Put your ego aside, sellers. Your for-sale home is no longer about you -- it's about the buyer. So be empathic. What would you expect to see on a tour of a for-sale home? Even though you're essentially marketing brick, mortar and land, the emotional response you elicit in a buyer is often what seals a deal. Neutral colors allow buyers to picture themselves in your house. To appeal to their olfactory pleasure senses, employ the age-old tactic of baking fresh cookies before potential buyers arrive -- then leave them for your visitors to enjoy. Or at least light a candle or two. To convey an inviting atmosphere, de-clutter the place with renewed vengeance, stow away your inexpensive or tattered furniture and box up cherished mementos. Remember that the illusion of space is almost as important as the space itself.

Tip 8: Buyers: Keep the Dream Alive After Foreclosure

Lost your home to foreclosure? In most cases, that won't keep you from owning another home as far into the future as you likely feared. It's true that a foreclosure can remain on your credit record for up to seven years, but government-backed mortgage guarantors Fannie Mae, Freddie Mac and FHA typically impose just a minimum of just three years before they'll back another home loan -- if your foreclosure was due to extenuating circumstances such as job loss, relocation or illness. Next time, you might be asked for a bigger down payment, as much as 20 percent, and slightly higher interest rates. So start saving now.

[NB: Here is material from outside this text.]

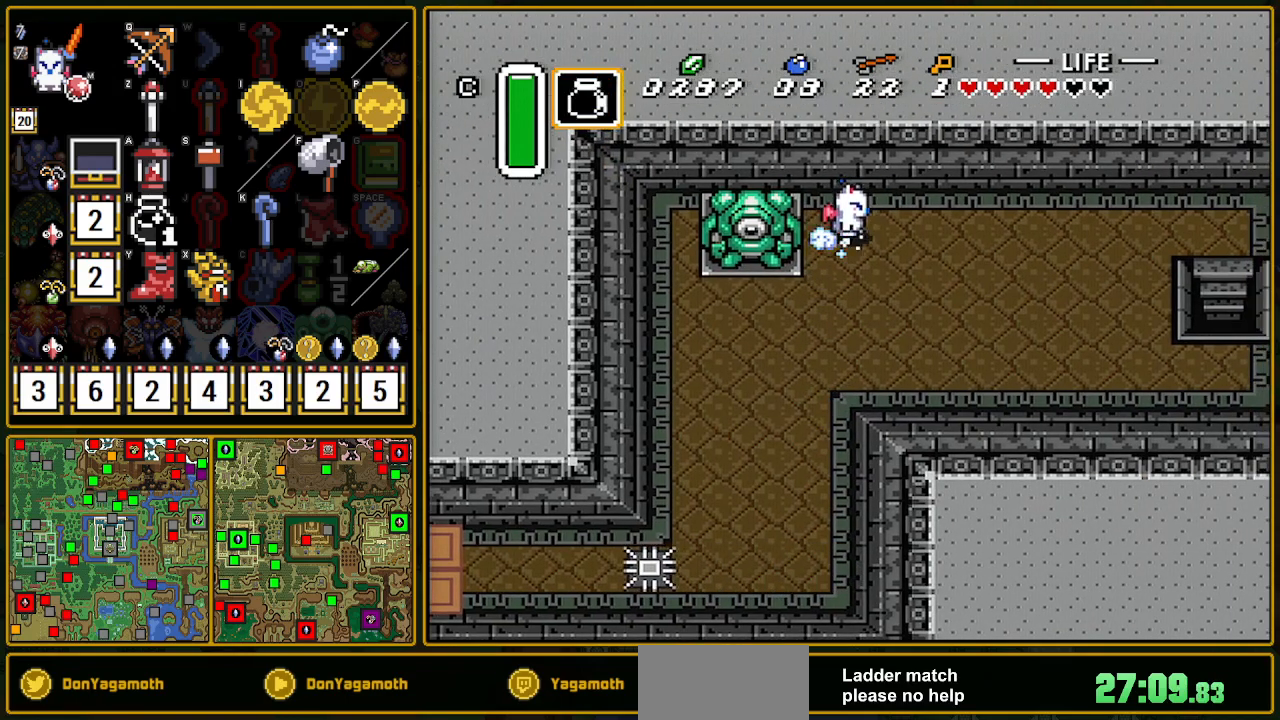
{"buttons": [], "events": [[50, "L1", "up"], [183, "L1", "down"], [250, "L1", "up"], [300, "L1", "down"], [450, "A", "up"], [467, "L1", "up"]]}
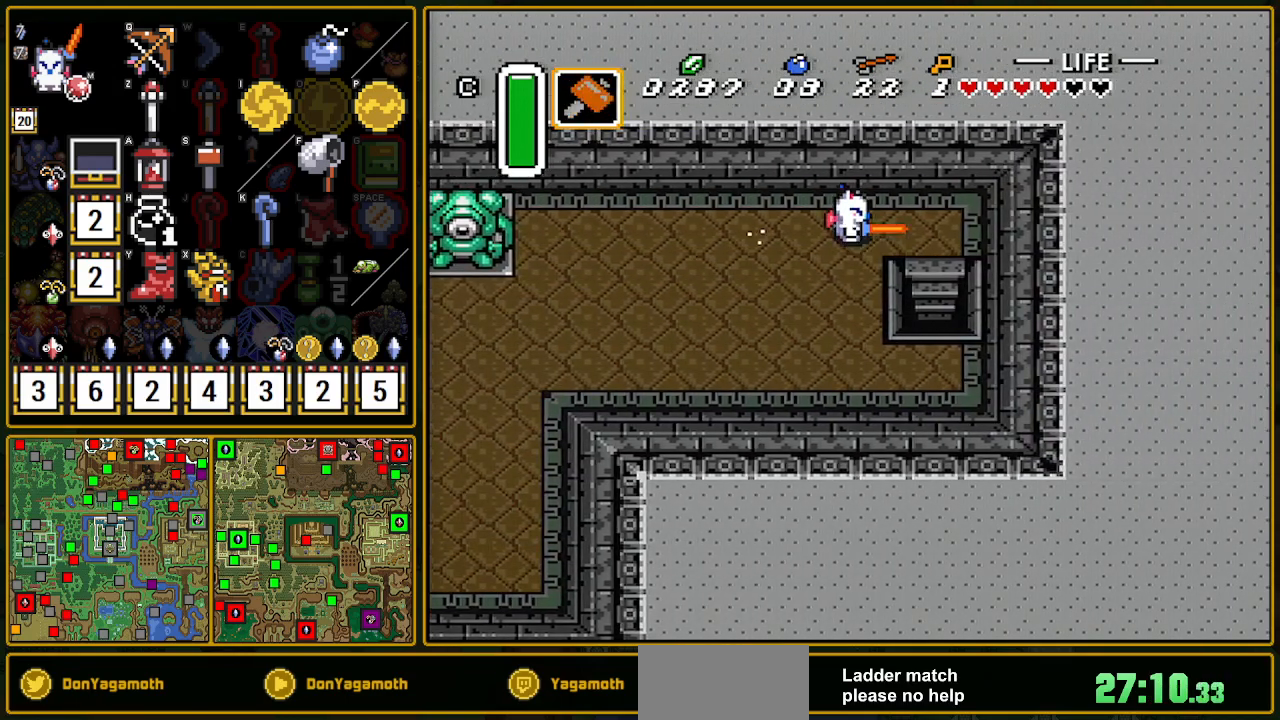
{"buttons": [], "events": [[17, "DPAD_LEFT", "down"], [67, "DPAD_DOWN", "down"], [100, "DPAD_LEFT", "up"], [100, "DPAD_RIGHT", "down"], [267, "DPAD_DOWN", "up"], [283, "L1", "down"], [333, "DPAD_DOWN", "down"], [350, "L1", "up"], [483, "DPAD_DOWN", "up"], [500, "DPAD_RIGHT", "up"]]}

Tip 9: Buyers and Sellers: Set Your Goals in Writing

Certainly you should get all relevant real estate promises in writing, but that's not where we're headed. Keep a log of the entire process of buying or selling a home, including your objectives, home-tour dates, buyer and seller feedback, offers, expenses, contracts, repairs, contractors hired, agent communiques, neighborhood observations, everything. It will give you a clearer picture of what you've done, what you're doing and what to do next. Studies have shown that goals are more likely to become reality if you write them than if you don't.

Tip 10: Buyers: Play the Field

Don't leave yourself open to heartbreak. Buyers pursuing heavily discounted short-sale and auction homes should research several prospects, because there may be plenty of other suitors. Many a would-be buyer has been left at the altar of lofty expectations after watching another guy or gal swoop up that perfect home at the last minute for just a little more money. Most successful auction winners and short-sale buyers start out by targeting several homes so they won't be left in the lurch if, or when, one deal falls apart. With so many parties involved in these transactions, including brokers, agents, lawyers, loss mitigators, appraisers, lenders, special servicers and inspectors, a lot can go wrong. Some Realtors estimate only about one-fifth of attempted short sales are successful.